When reading M.C.L. § 777.31 in its entirety, it is clear that the Legislature intended for the sentencing courts to first accurately determine the highest number of points that are to be scored under M.C.L. § 777.31(1)(a)-(e) and then to assess the same number of accurately scored points to multiple offenders in the same case under M.C.L. § 777.31(2)(b). If we were to read subsection 2(b) in isolation, as defendant suggests, then we would not be giving effect to subsection 1, which requires that the court first accurately score the offense variable by assigning the defendant the highest number of attributable points that apply.[8] MCL 777.31(1). In this case, however, it is undisputed that the five points initially assessed to Jerome were scored incorrectly because both parties and the trial court recognized that the proper score under M.C.L. § 777.31(1) and the facts of this case would be fifteen points. Accordingly, we hold that Jerome's erroneous score for OV 1 did not statutorily bind the trial court under M.C.L. § 777.31(2)(b) to assess the same erroneous score for defendant in this case.
Affirmed.
NOTES
[1] We note that defendant spends a considerable amount of time arguing that this case is similar to People v. Miller, 208 Mich.App. 495, 528 N.W.2d 819 (1995). However, because our Supreme Court has stated that Miller has no precedential value, People v. Miller, 450 Mich. 955, 547 N.W.2d 646 (1995), defendant's reliance on that case is misplaced.
[2] The United States Supreme Court has repeatedly pronounced that the Sixth Amendment right to counsel "`does not attach until a prosecution is commenced, that is, at or after the initiation of adversary judicial criminal proceedingswhether by way of formal charge, preliminary hearing, indictment, information, or arraignment.'" Texas v. Cobb, 532 U.S. 162, 167-168, 121 S.Ct. 1335, 1340, 149 L.Ed.2d 321 (2001), quoting McNeil v. Wisconsin, 501 U.S. 171, 175, 111 S.Ct. 2204, 115 L.Ed.2d 158 (1991).

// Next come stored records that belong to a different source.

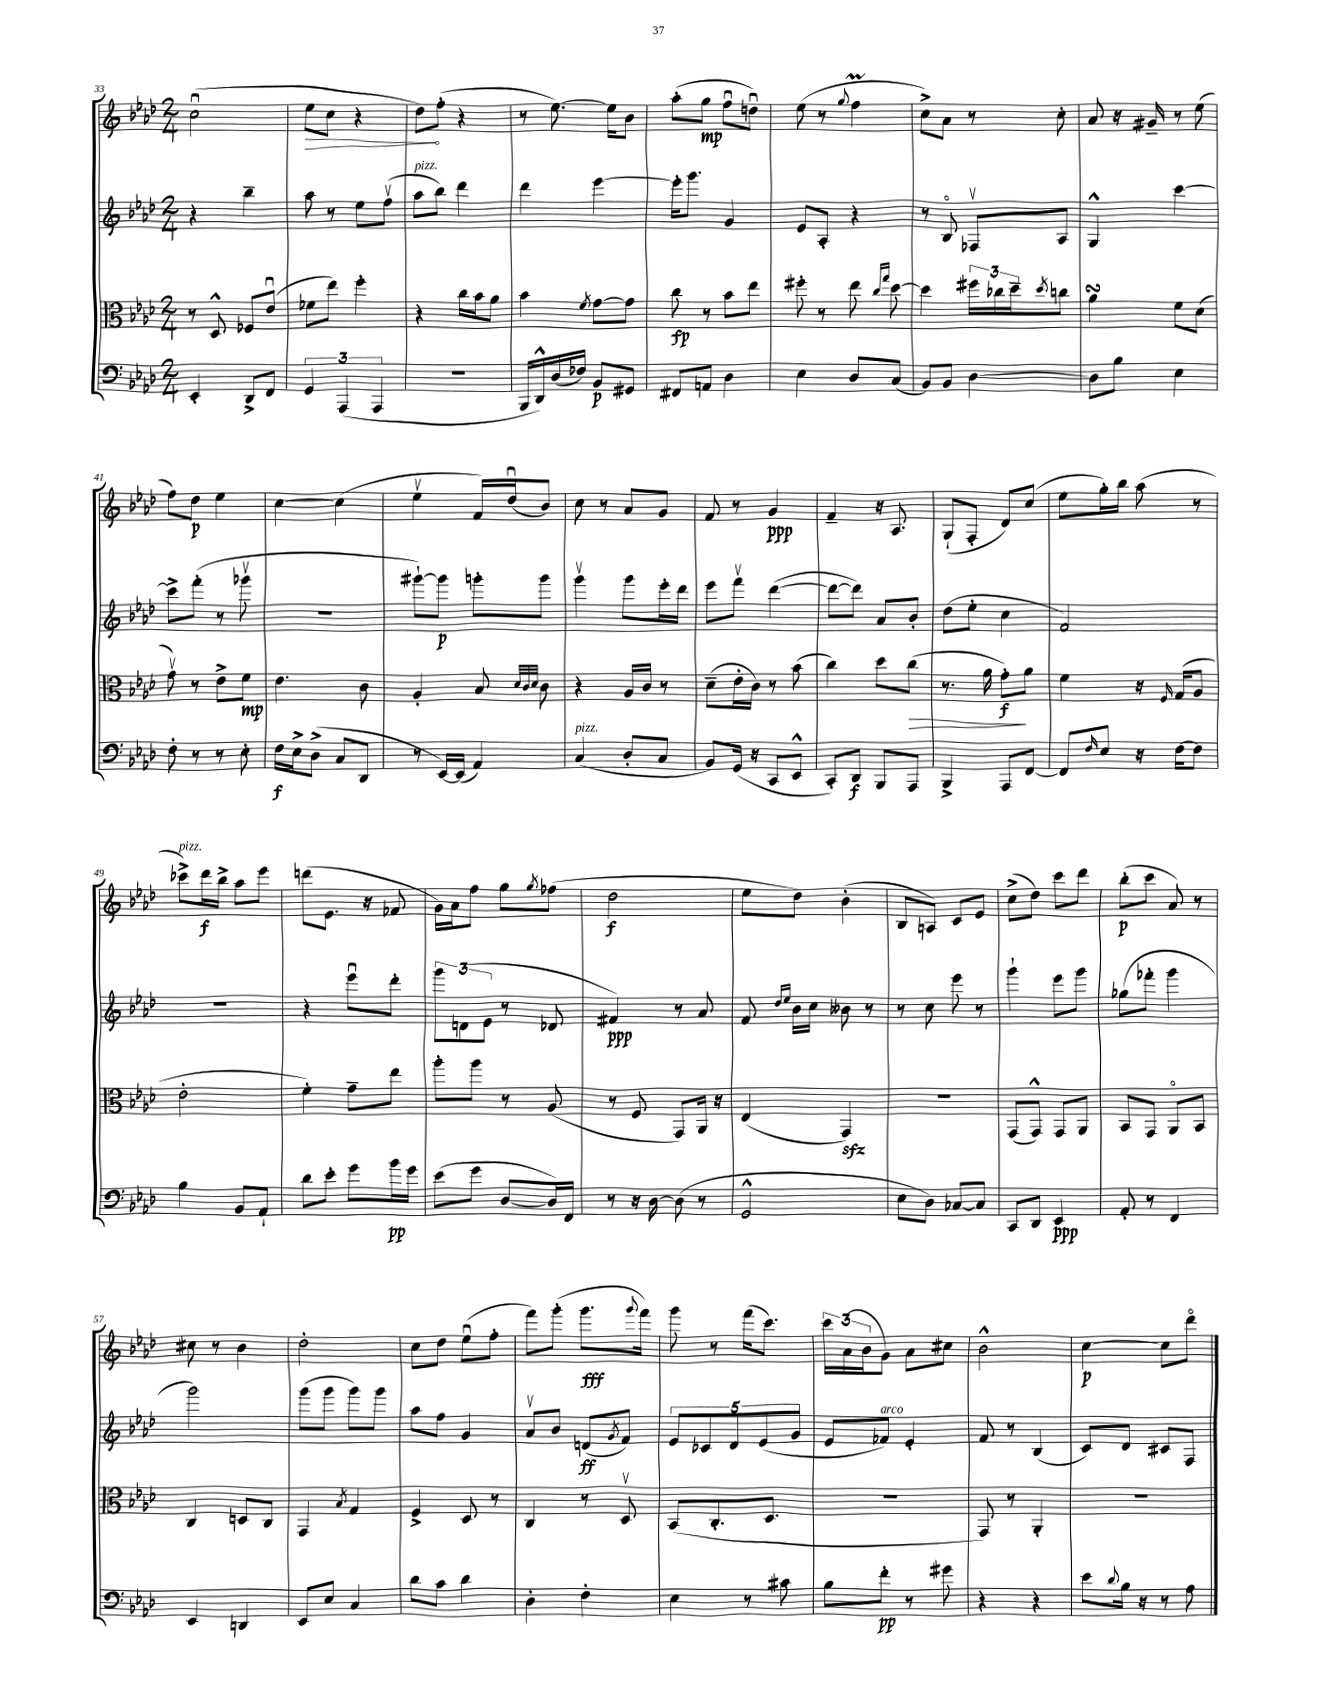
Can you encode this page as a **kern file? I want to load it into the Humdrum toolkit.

**kern	**kern	**kern	**kern
*staff4	*staff3	*staff2	*staff1
*clefF4	*clefC3	*clefG2	*clefG2
*k[b-e-a-d-]	*k[b-e-a-d-]	*k[b-e-a-d-]	*k[b-e-a-d-]
*M2/4	*M2/4	*M2/4	*M2/4
4EE-'	8r	4r	(2ccu
.	8D-^^	.	.
8DD-^	8F-	4bb-~	.
8FF	(8e-u	.	.
=	=	=	=
6GG	8f-	8aa-	8ee-
.	8ee-)	8r	8cc
(6AAA-	.	.	.
.	4ff'	8ee-	4r
6AAA-	.	.	.
.	.	(8ffv	.
=	=	=	=
2r	4r	8aa-	8dd-)
.	.	8bb-)	(8ff'
.	16cc	4ddd-	4r
.	16b-	.	.
.	8a-	.	.
=	=	=	=
16BBB-	4b-	4ddd-	8r
16DD-^^)	.	.	.
(16D-	.	.	[8.ee-)
16F-)	.	.	.
.	8qf	.	.
8BB-	[8g	[4eee-	.
.	.	.	16ee-]
8GG#	8g]	.	8b-
=	=	=	=
8FF#	8cc	16eee-']	(8aa-'
.	.	8.ggg	.
8AA	8r	.	8gg
4D-	8b-	4g	8ffu
.	8ee-	.	8ddu)
=	=	=	=
4E-	8ff#'	8e-	(8ee-
.	8r	8A-'	8r
.	.	.	8qqgg
8D-	8ee-	4r	4ff
.	16qqcc	.	.
.	16qqgg	.	.
(8C	[8dd-	.	.
=	=	=	=
8BB-)	4dd-]	8r	8cc^)
8BB-	.	8B-o	8a-
[4D-	24ff#	8F-v	8r
.	24cc-	.	.
.	24dd-~	.	.
.	8qdd-	.	.
.	8cc	8A-	8cc'
=	=	=	=
8D-]	4a-	4G^^	8a-
8B-	.	.	16r
.	.	.	16g#~
4E-	8f	[4ccc	8r
.	(8d-	.	(8ee-
=	=	=	=
8F'	8gv)	8ccc^]	8ff)
8r	8r	(8fff'	8dd-
8r	8e-^	8r	4ee-
8E-'	8f	8ggg-v	.
=	=	=	=
16F	4.e-	2r	[4cc
16E-^	.	.	.
(8D-^	.	.	.
8C	.	.	(4cc]
8DD-	8c	.	.
=	=	=	=
8r	4A-'	[8ggg#`)	4ee-v
[16EE-)	.	8ggg#]	.
(16EE-]	.	.	.
4AA-)	8B-	8ggg'	16f)
.	.	.	(16dd-u
.	32qqd-	.	.
.	32qqc	.	.
.	32qqd-	.	.
.	8c	8ggg	8b-)
=	=	=	=
(4C	4r	4gggv	8cc
.	.	.	8r
8D-'	16A-	8ggg	8a-
.	16c	.	.
8C	8r	16eee-'	8g
.	.	16ddd-	.
=	=	=	=
8BB-)	(8d-~	8eee-	8f
(16GG	16e-'	8fffv	8r
16r	16c)	.	.
8CC	8r	([4ddd-	4g
8EE-^^	(8b-	.	.
=	=	=	=
8CC')	4cc)	8ddd-_	4f~
8DD-	.	8ddd-])	.
8BBB-	8dd-	8a-	16r
.	.	.	8.A-
8AAA-	(8cc	8b-'	.
=	=	=	=
4BBB-^	8.r	(8dd-	(8G`
.	.	8ee-'	8F'
.	16a-	.	.
8AAA-	8g')	4cc	8d-)
[8FF	8a-	.	(8cc
=	=	=	=
8FF]	4f	2f)	8ee-
16qqF	.	.	.
8E-	.	.	16gg')
.	.	.	16bb-
16r	16r	.	(8aa-
.	16qqF	.	.
[16F	(16G	.	.
8F]	8A-	.	8r
=	=	=	=
4B-	2e-'	2r	8ccc-^)
.	.	.	16ddd-
.	.	.	16bb-^
8BB-	.	.	8aa-
8AA-`	.	.	8eee-
=	=	=	=
8d-	4f')	4r	(8ddd
8e-'	.	.	8.e-
8g	8g~	8eee-u	.
.	.	.	16r
16b-	8ee-	8ddd-'	8f-
16g	.	.	.
=	=	=	=
(8e-	8aa-'	12ggg	16g)
.	.	.	16a-
.	.	(12d	.
8g	8aa-	.	8ff
.	.	12e-	.
[8D-	8r	8r	8gg
.	.	.	8qgg
16D-])	(8A-	8d-	(8ff-
16FF	.	.	.
=	=	=	=
8r	8r	4f#)	2dd-
16r	8F	.	.
[16D-	.	.	.
(8D-]	8GG)	8r	.
8r	16AA-	8a-	.
.	16r	.	.
=	=	=	=
2GG^^	(4E-	8f	8ee-
.	.	16qqdd-	.
.	.	16qqee-	.
.	.	16b-	8dd-)
.	.	16cc	.
.	4GG)	8b--	(4b-'
.	.	8r	.
=	=	=	=
8E-	2r	8r	8B-
8D-)	.	8cc	8A)
[8C-	.	8eee-	8c
8C-]	.	8r	8e-
=	=	=	=
8CC	(8GG	4ggg`	(8cc^
8DD-	8GG^^)	.	8dd-)
4EE-	8GG	8eee-	8ccc
.	8AA-	8ggg	8ddd-
=	=	=	=
8AA-'	8BB-	(8gg-	(8bb-'
8r	8GG	8fff-'	8ccc
4FF	8AA-o	4ggg	8a-)
.	8BB-	.	8r
=	=	=	=
4EE-	4C	2ggg)	8cc#
.	.	.	8r
4DD	8D	.	4b-
.	8C	.	.
=	=	=	=
8EE-	4GG	(8ggg	2dd-'
8E-	.	8ggg	.
.	8qB-	.	.
4C	4G	8ggg)	.
.	.	8ggg	.
=	=	=	=
8d-	4F^	8aa-	8cc
8c	.	8ff	8dd-
4d-	8D-	4g	(8ee-u
.	8r	.	8ff'
=	=	=	=
4D-'	4C	8a-v	8fff)
.	.	8b-	(8ggg'
4F'	8r	(8d	8.ggg
.	.	8qg	.
.	8D-v	8f)	.
.	.	.	8qqggg
.	.	.	16fff)
=	=	=	=
4E-	(8BB-	10e-	8ggg
.	.	10c-	.
.	8.C'	.	8r
.	.	10d-	.
8r	.	.	(16fff
.	.	(10e-	.
.	8.D-	.	8.ccc)
8c#	.	.	.
.	.	10g	.
=	=	=	=
8B-	2r	8e-	24ccc
.	.	.	(24a-
.	.	.	24b-
8f'	.	8f-)	8g)
8r	.	4e-'	8a-
8g#	.	.	8cc#
=	=	=	=
4r	8GG)	8f	2b-^^
.	8r	8r	.
4r	4AA-'	(4B-	.
=	=	=	=
8e-	2r	8c)	[4cc
8qqd-	.	.	.
16B-	.	8d-	.
16r	.	.	.
8r	.	8c#	8cc]
8A-	.	8F	8ddd-o
==	==	==	==
*-	*-	*-	*-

[3] We note that had defendant and Eric not fled from and eluded the police, the period between the crime and the on-the-scene identification would have been shorter. Allowing suspects to avoid on-the-scene identifications by fleeing the police and prolonging the time that it takes the police to conduct the on-the-scene identification is not a proposition with which we agree.
[4] Additionally, several courts from our sister states, applying the same or similar rule as contained in Winters, have held that a one- to two-hour lapse of time was not unreasonable as a matter of law especially where, as here, the suspects fled the police. See, e.g., People v. Cowger, 202 Cal.App.3d 1066, 1071-1073, 249 Cal.Rptr. 240 (1988); Freeman v. State, 253 Ga.App. 597, 598-599, 560 S.E.2d 77 (2002); Commonwealth v. Drane, 47 Mass. App. 913, 712 N.E.2d 1162 (1999).
[5] The Supreme Court's sentencing guidelines were superseded by the statutory sentencing guidelines mandated by M.C.L. § 777.1 et seq. The statutory guidelines apply to offenses committed on or after January 1, 1999. MCL 769.34(2); People v. Greaux, 461 Mich. 339, 342, n. 5, 604 N.W.2d 327 (2000). Because defendant's crimes were committed on September 19, 1999, the statutory sentencing guidelines apply.
[6] However, defendant's argument on this issue is not pertinent to the OV 3 scoring, because it is undisputed that Jerome was not assessed any points under OV 3. Hence, only the trial court's scoring of OV 1 is at issue.
[7] This is likely so because the evidence produced at trial revealed that defendant put the gun to Rodas' head when demanding the car from him.
[8] We point out the procedural posture of this case. When the trial court scored defendant under M.C.L. § 777.31, Jerome had already pleaded guilty pursuant to a plea agreement. Hence, this initial scoring with respect to Jerome of the codefendant was not based on the facts adduced at trial, as was defendant's scoring.